Dáil debates

Thursday, 9 February 2017

Hospital Waiting Lists: Statements

 

10:30 am

Photo of Catherine ConnollyCatherine Connolly (Galway West, Independent) | Oireachtas source

However, an emotional response is not what is necessary. The stories behind those who bravely participated in the programme put a human face on the obscene figures that we all know about and that I and like-minded representatives have raised in this Chamber since the day we were elected here. In fairness to the Minister, it has not only been an issue with this Government but with successive Governments, and what we have had from each of them is reaction after reaction, a blaming and a distancing, and failed initiative after initiative. We had the special delivery unit, the National Treatment Purchase Fund, NTPF, co-location and so on. The stark reality is that Government policy after Government policy has made the health service a sick service. The reason the NTPF was introduced in 2004 was because of the massive waiting list. It was to be a short-term measure and in the meantime we were to recruit and put back in the staff that were taken out. That did not happen.
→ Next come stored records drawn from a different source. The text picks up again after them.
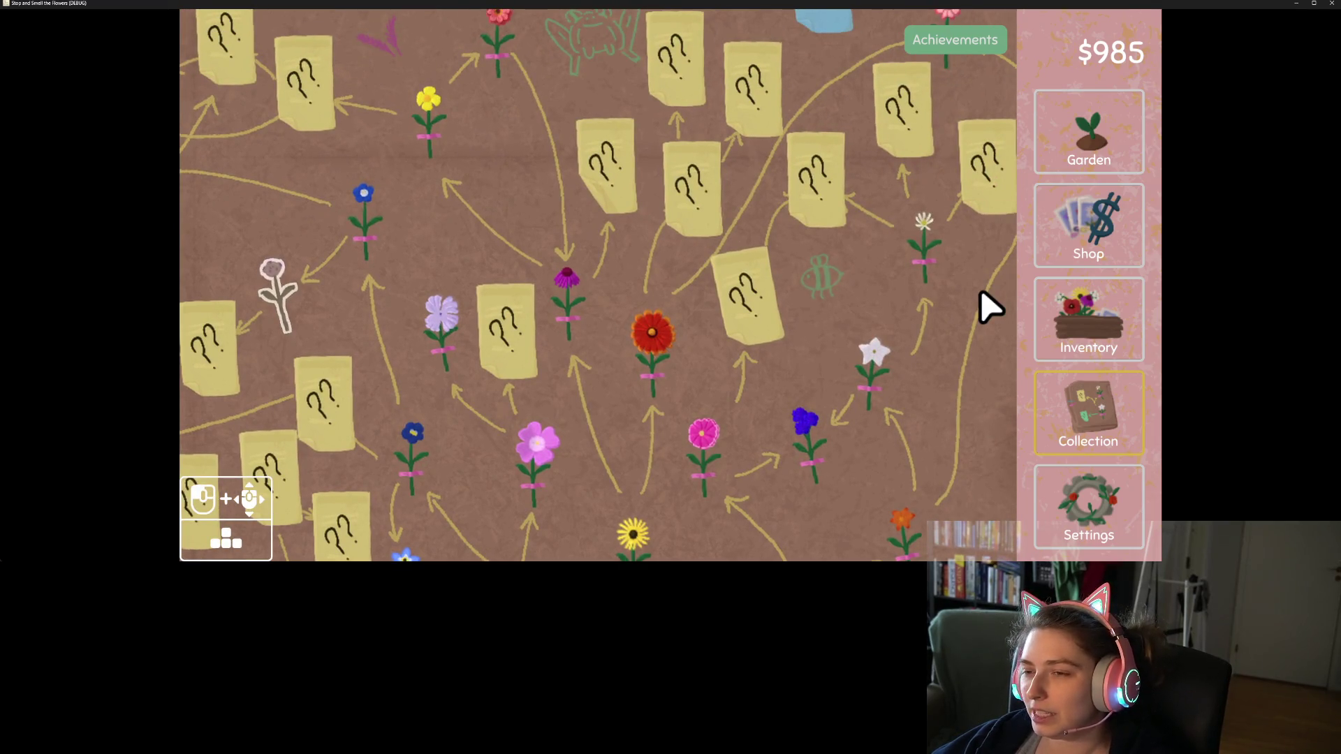
pyautogui.press('w')
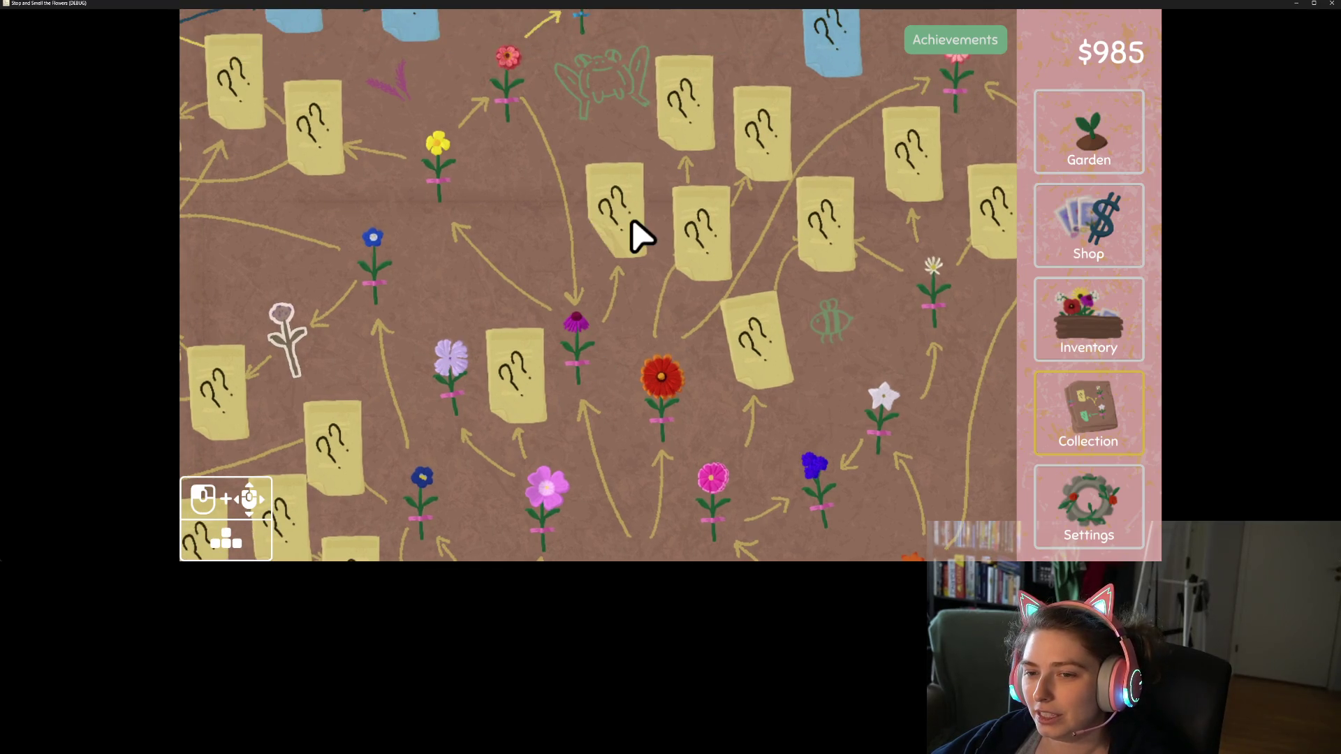
pyautogui.press('a')
pyautogui.press('s')
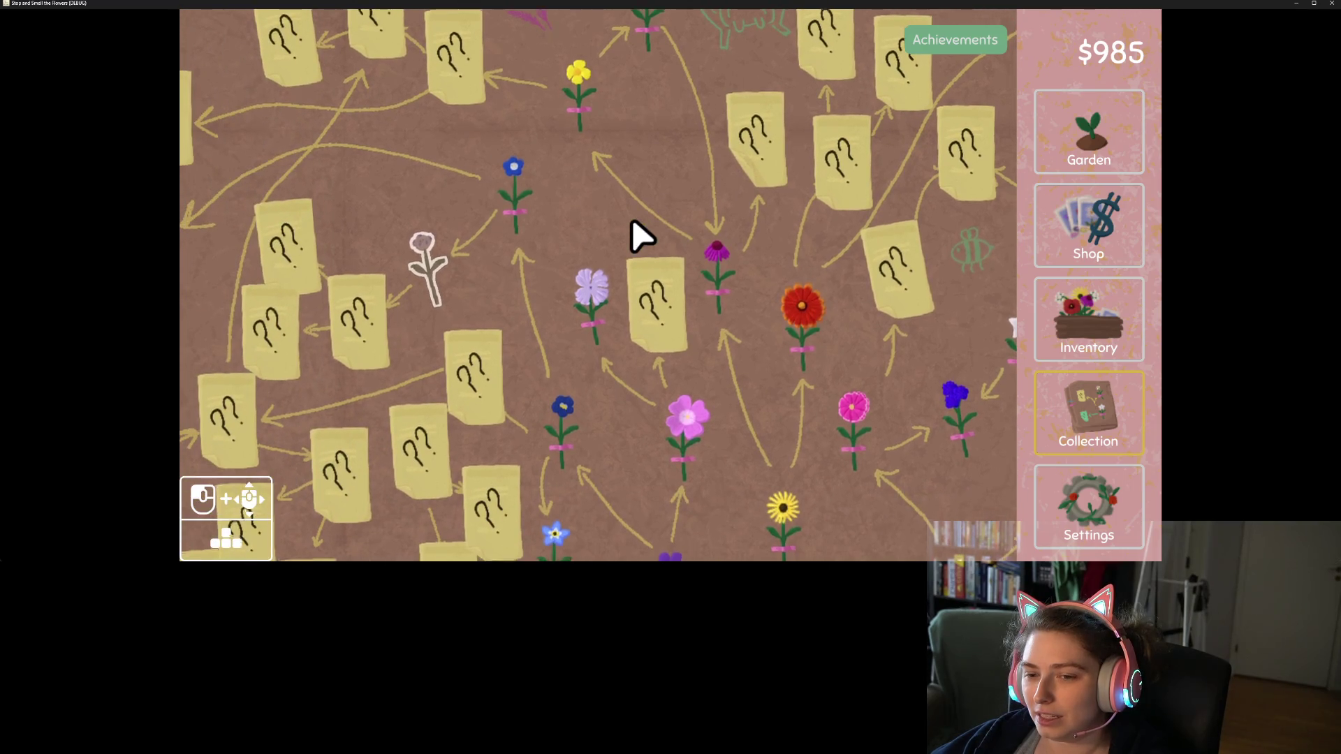
pyautogui.press('s')
pyautogui.press('s')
All of the initiatives the Minister has introduced and all of the reactions have the common theme of putting funds into the private system. The end result is what was so graphically described in the programme the other night.

I have repeatedly mentioned University Hospital Galway, which the Minister could not find the time to visit. To use the words of its clinical director, the hospital, and not just its accident and emergency department, is not fit for purpose. He has specifically given the Minister a submission stating that not only the accident and emergency department but the hospital is not fit for purpose. We had the tragic death of Savita Halappanavar in October 2012. We still do not know if the recommendations of the report into her death have been implemented. Many courageous doctors and consultants have spoken out, among them Dr. Fergal Hickey, Dr. O'Rourke, Dr. McCabe and many other doctors in Galway, pointing out, number one, the crisis and, number two, the solutions. This and previous Governments have not listened. There are now three ongoing investigations in the hospital in Galway. An operation was carried out on a ward, another review is being carried out following the death of a person in their 80s on a trolley, and another one relates to inappropriate surgery that was carried out. At the very least three, and possibly four, investigations are taking place in that hospital that is creaking at the seams and serving 1 million people - this is not a parochial issue - from Donegal to Clare. That is the crisis that the "RTE Investigates" programme put images on the other night.

The Minister said in June 2016 that universal health care is a direction and journey, but we have come to the end of the journey. This is the end of the journey. Let us today recognise that universal health care is a basic human right. We should all be ashamed if that does not happen in the lifetime of this Government.